** Task objective **
Starting at the line that contains "Where is the yellow", copy each line through the end of the listing below. Include both ends and output nothing more.

** Given information **
-------

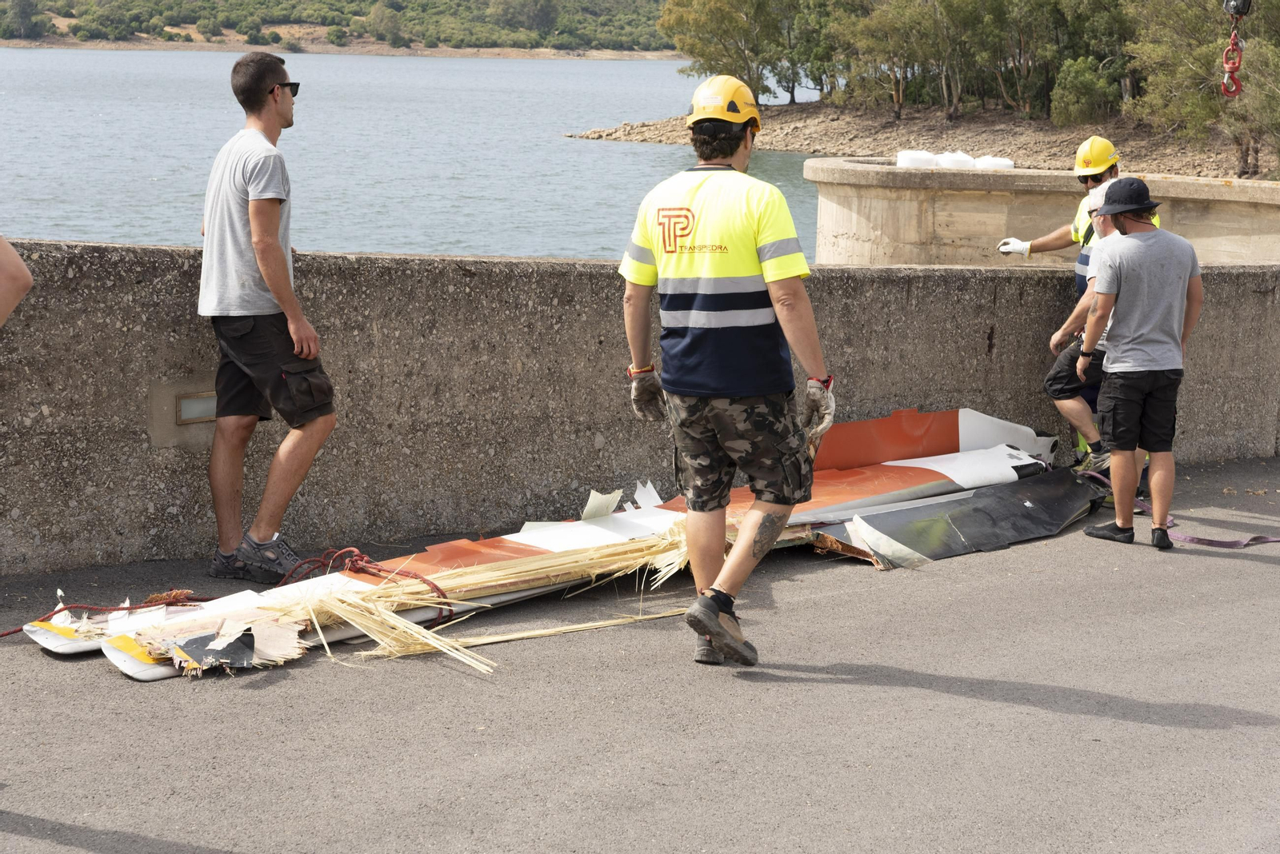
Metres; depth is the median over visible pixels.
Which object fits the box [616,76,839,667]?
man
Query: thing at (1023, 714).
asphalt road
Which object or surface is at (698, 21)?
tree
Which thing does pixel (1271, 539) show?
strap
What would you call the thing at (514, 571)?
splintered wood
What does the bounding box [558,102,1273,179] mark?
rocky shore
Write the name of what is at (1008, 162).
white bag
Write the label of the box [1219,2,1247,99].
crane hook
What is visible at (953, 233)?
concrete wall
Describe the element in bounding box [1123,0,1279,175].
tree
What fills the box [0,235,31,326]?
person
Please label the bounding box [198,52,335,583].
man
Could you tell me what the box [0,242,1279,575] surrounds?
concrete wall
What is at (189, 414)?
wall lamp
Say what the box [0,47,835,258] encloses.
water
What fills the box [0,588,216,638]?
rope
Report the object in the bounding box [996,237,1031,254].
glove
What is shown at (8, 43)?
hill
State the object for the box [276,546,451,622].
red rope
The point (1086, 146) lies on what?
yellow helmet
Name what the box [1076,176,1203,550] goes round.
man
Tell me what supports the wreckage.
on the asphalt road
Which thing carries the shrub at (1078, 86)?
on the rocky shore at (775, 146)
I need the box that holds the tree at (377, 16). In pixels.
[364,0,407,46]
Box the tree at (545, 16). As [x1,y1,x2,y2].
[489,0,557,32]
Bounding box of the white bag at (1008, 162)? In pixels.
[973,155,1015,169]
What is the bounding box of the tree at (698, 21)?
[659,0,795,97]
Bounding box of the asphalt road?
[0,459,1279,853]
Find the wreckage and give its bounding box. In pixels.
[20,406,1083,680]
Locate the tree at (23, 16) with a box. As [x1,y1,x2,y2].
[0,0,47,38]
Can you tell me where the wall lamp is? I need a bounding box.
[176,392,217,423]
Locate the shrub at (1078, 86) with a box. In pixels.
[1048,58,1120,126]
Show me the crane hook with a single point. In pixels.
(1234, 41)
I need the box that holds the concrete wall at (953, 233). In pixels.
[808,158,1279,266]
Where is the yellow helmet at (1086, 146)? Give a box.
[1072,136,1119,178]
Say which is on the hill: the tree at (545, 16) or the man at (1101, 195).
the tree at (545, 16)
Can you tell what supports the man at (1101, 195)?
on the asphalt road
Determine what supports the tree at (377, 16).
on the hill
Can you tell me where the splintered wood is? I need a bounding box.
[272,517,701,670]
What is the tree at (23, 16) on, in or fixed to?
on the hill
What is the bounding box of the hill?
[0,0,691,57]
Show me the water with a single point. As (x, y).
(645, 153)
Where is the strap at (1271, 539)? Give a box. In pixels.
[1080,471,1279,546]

-------

** Response for this exercise **
Where is the yellow helmet at (1086, 146)? Give a box.
[1072,136,1119,178]
Say which is on the hill: the tree at (545, 16) or the man at (1101, 195).
the tree at (545, 16)
Can you tell what supports the man at (1101, 195)?
on the asphalt road
Determine what supports the tree at (377, 16).
on the hill
Can you tell me where the splintered wood is? I need a bounding box.
[272,517,701,670]
What is the tree at (23, 16) on, in or fixed to?
on the hill
What is the bounding box of the hill?
[0,0,691,57]
Show me the water with a single point. As (x, y).
(645, 153)
Where is the strap at (1271, 539)? Give a box. In pixels.
[1080,471,1279,546]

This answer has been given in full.